At Evolutor, the plan is to scale the company’s technologies and then build a biofoundry with a plug-and-play model. The ultimate goal, Price says, is to “digitally twin the evolutionary process.”

Price notes that his role is to help get Evolutor’s business off the ground, but he adds that the “brains” behind the company’s technology belong to Tuck Seng Wong, PhD, and Kang Lan Tee, PhD. They share the CSO role at Evolutor, and they are faculty members and share laboratory space at the University of Sheffield, where Wong is professor of biomanufacturing and Tee is associate professor of chemical and biological engineering.

Toward a synbio ecosystem

Although the company currently operates on funding from the U.K. government, it plans to fundraise next year. And Price has even bigger ambitions. Besides helping Evolutor grow as a synthetic biology company, he wants to help Sheffield evolve as a synthetic biology ecosystem.
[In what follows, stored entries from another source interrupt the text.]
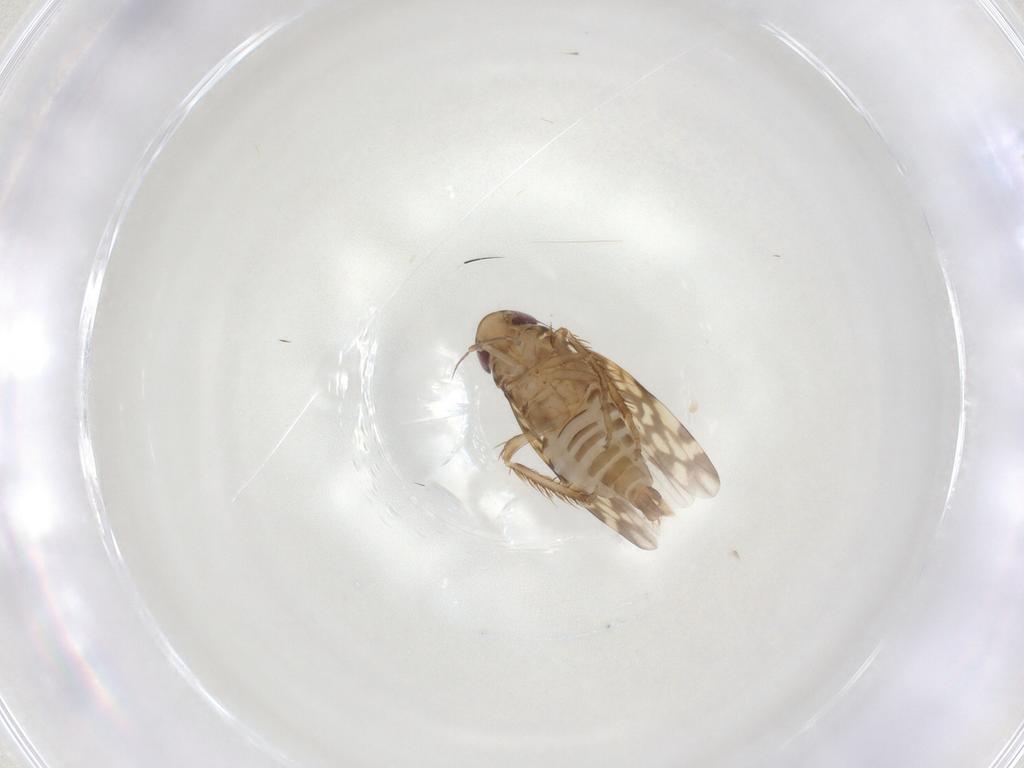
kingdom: Animalia
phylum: Arthropoda
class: Insecta
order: Hemiptera
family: Cicadellidae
The synthetic biology field, a key player in the bioeconomy, is taking on some of today’s biggest challenges—from developing and manufacturing sustainable materials to helping solve the climate crisis. It is fitting that, in order to do that, the field is looking to evolution—a bedrock of biology—as part of the solution.

“Evolution is at the center of everything around us,” Evolutor declares on its website. “Now, evolution will be at the heart of the next great economic paradigm shift: the Bio-Industrial Revolution.”

Evolutionary startups—which are just beginning their growth cycle themselves—are banking on evolution to get their businesses off the ground. If these companies realize the dream of all startups—exponential growth—they may end up driving the next generation of industrial biomanufacturing.